Ante el “destape” televisivo sobre temas sexuales se espera que sociedades científicas afines como las de sexología y educación sexual, siquiatría, sicología, ONG, etcétera, se solidaricen con esta preocupación, ya que se necesita el aporte de todos los ecuatorianos para autoconvocarnos a un diálogo nacional donde analicemos qué se ha hecho y qué debemos hacer para el real cumplimiento de la Ley sobre la Educación de la Sexualidad y el Amor, expedida el 27 de marzo de 1998 en el Registro Oficial Nº 285.
El sentido común o la experiencia personal no es suficiente para quienes hacen las veces de comunicadoras de temas sexuales, sicológicos o científicos en los medios de comunicación. En Ecuador sí hay profesionales capacitados para educar sobre estos temas, para dar un ejemplo, hay periodistas de diarios bien informados que con el asesoramiento de expertos han orientado a la comunidad sobre los aspectos básicos y también complejos de la sexualidad humana.

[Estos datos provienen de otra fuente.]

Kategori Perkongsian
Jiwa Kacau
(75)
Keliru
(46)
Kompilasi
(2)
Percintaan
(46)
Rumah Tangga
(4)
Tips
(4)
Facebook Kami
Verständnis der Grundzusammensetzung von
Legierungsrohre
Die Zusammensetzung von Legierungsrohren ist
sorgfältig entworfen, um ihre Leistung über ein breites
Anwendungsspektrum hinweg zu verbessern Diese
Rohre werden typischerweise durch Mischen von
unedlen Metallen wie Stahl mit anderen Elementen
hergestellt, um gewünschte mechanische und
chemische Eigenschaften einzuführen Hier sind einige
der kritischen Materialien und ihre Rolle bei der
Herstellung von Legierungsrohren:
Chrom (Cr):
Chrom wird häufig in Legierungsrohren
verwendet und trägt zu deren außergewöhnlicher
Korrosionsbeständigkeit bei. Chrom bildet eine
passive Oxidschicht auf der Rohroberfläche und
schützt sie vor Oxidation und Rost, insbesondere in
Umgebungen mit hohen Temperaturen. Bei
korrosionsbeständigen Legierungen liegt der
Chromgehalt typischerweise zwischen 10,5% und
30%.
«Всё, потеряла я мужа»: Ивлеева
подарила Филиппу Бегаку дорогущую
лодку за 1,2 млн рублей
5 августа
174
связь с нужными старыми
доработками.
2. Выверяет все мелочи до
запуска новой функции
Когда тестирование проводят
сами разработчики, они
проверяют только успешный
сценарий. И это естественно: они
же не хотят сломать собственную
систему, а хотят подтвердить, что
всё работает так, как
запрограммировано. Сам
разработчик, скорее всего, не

La salud sexual en sus dimensiones biológica, psicológica y social “contribuye a enriquecer y potenciar la personalidad, la comunicación y el amor...; la aptitud para disfrutar de la actividad sexual y reproductiva de conformidad con una ética personal y social” (OMS).
Las personas deberían preguntarse qué están viendo o leyendo, para qué les sirve, si eso contribuye a su salud mental y sexual, y a la de su familia y de la sociedad en general. La proliferación de seudoexpertas nos obliga a mencionar que tenemos que hacer un enfoque integral científico, humanista, ético, que contribuya a la autorrealización personal y felicidad; lamentamos que se vaya desdibujando este enfoque en programas televisivos como los que valientemente se han criticado.